Signals & Automation

Alerts & Webhooks

Every framework event can fire as a TradingView alert carrying a clean, flat JSON payload, ready for webhooks, trading bots, journals, and downstream review systems.

Updated Publisher Alien_AlgorithmsCurrent release

How alerting works

IIF uses TradingView's alert() dispatch model: you toggle the events you care about inside the indicator settings (10 Alerts - Any Events), then create one alert on the indicator with the condition Any alert() function call. Every enabled event flows through that single alert, each with its own JSON body.

  • All events dispatch once per bar close, consistent with the framework's confirmed-bar, no-repaint design.
  • Bullish and bearish variants toggle independently, so a webhook can subscribe to exactly one side.
  • The Confluence Engine fires through the same channel, with your custom rule name as the event.

Event catalog

10 Alerts - Any Events
SettingDefaultWhat it does
Bull / Bear OB Created-A new OrderBlock qualified and is now tracked.
Bull / Bear OB Tapped-Price entered an active OrderBlock for the first time.
Bull / Bear OB Mitigated-Every internal gap filled and price closed outside. The block fully resolved.
Bull / Bear Exhaustion-The Block Exhaustion signal fired (heavily filled block + CVMI extreme).
Bull / Bear Sweep-The Block Sweep signal fired (edge swept, zone reclaimed, closes confirmed).
Bull / Bear Failure-A block’s structural break level was breached. Bull = bearish OB broken upward; Bear = bullish OB broken downward.
Bull / Bear Squeeze-A Squeeze Candle printed: a single-bar momentum extreme out of compression.
Shift Detected / Broken-A new Structural Shift level appeared, or an existing one was broken.
Trend Change-The structural trend flipped direction.

Event names arrive in the payload exactly as listed (e.g. "Bullish Sweep", "Shift Broken"), so downstream routing is a simple string match.

Setting up an alert

  1. 1
    Toggle the events you want

    In the indicator settings, open 10 Alerts - Any Events and enable the specific bull/bear events (or configure a Confluence rule instead).

  2. 2
    Create one TradingView alert

    Right-click the chart → Add alert. Condition: the IIF indicator → Any alert() function call. Leave the message field as-is; the script supplies the JSON body.

  3. 3
    Point it at your endpoint

    For automation, enable the Webhook URL notification and paste your endpoint. For discretionary use, app/popup/email notifications carry the same JSON text.

One alert, many events

Because dispatch is centralized, you rarely need more than one TradingView alert per chart, which is useful on plans with low alert limits. Route by the event field on your server instead.

The JSON payload

Payloads are intentionally flat, with no nesting and no arrays, so they parse trivially in any webhook receiver, spreadsheet importer, or no-code tool:

Example: Bullish Exhaustion on BTC 12Hjson
{
  "event": "Bullish Exhaustion",
  "ticker": "BTCUSD",
  "exchange": "COINBASE",
  "tf": "720",
  "htf": "1W",
  "osc": 18.5,
  "time": 1779246306000
}
Payload fields (10 Alerts - JSON Payload)
SettingDefaultWhat it does
eventalwaysThe event name, or your Confluence rule’s Alert Name.
ticker / exchangeOnSymbol and exchange prefix, from the “Symbol & Timeframe” toggle.
tf / htfOnChart timeframe and the SOMM detection HTF (TradingView notation: minutes, or D/W/M).
oscOnCVMI at dispatch: the normalized 0-100 reading when normalization is on, the raw index otherwise.
timeOnUnix millisecond timestamp of dispatch.
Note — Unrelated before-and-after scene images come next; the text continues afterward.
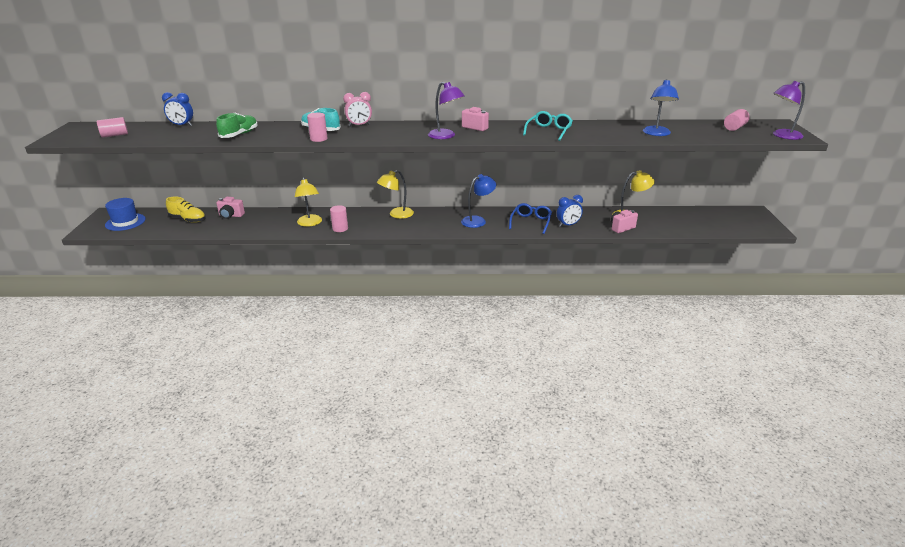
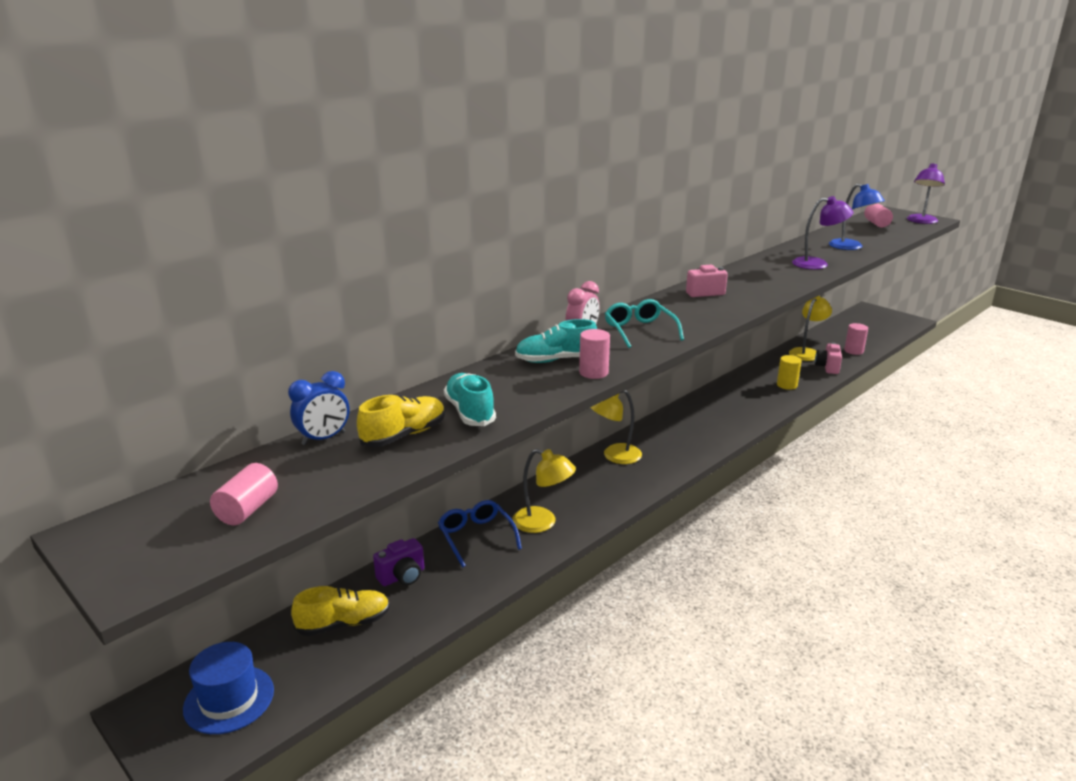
camera: 45 degrees left, 5 degrees down
(202, 133) = (404, 435): none -> yellow shoe
(231, 216) = (402, 576): pink camera -> purple camera
(239, 135) = (470, 412): green shoe -> turquoise shoe
(340, 228) = (595, 508): pink cylinder -> pink cylinder (853, 351)
(396, 214) = (614, 456): yellow lamp -> yellow lamp turned 60 degrees clockwise
(445, 136) = (710, 314): purple lamp -> purple lamp (817, 264)
(478, 220) = (707, 420): blue lamp -> none
(531, 222) = (753, 397): blue glasses -> blue glasses (476, 537)
(549, 131) = (773, 273): turquoise glasses -> turquoise glasses (639, 330)
(568, 225) = (787, 385): blue clock -> yellow cylinder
Each optional field group can be excluded from the payload via its toggle if your receiver wants a minimal body.

Automation patterns

  • Bot gating: rather than executing on raw signals, many users feed osc into their bot as a regime filter: only take longs delivered with osc below 30, for example.
  • Journaling: pipe payloads into a sheet or database; the flat schema means every field becomes a column. Over time you get a personal hit-rate dataset per event type, per symbol, per session.
  • Multi-timeframe dashboards: run IIF on several charts with one webhook endpoint; the tf/htf fields keep streams separable.
  • Confluence-first automation: the cleanest pattern is to encode the entire entry condition in the Confluence Engine so the webhook only ever receives decision-grade events.
Automation is your responsibility

Alert payloads are analytical events, not trade instructions. Anything you build downstream (sizing, risk, execution) is outside the indicator's scope. Test against paper endpoints first.

Institutional Imbalance Framework is analytical software. It offers no guarantee of financial gain, and nothing in these docs is financial advice. © Alien_Algorithms.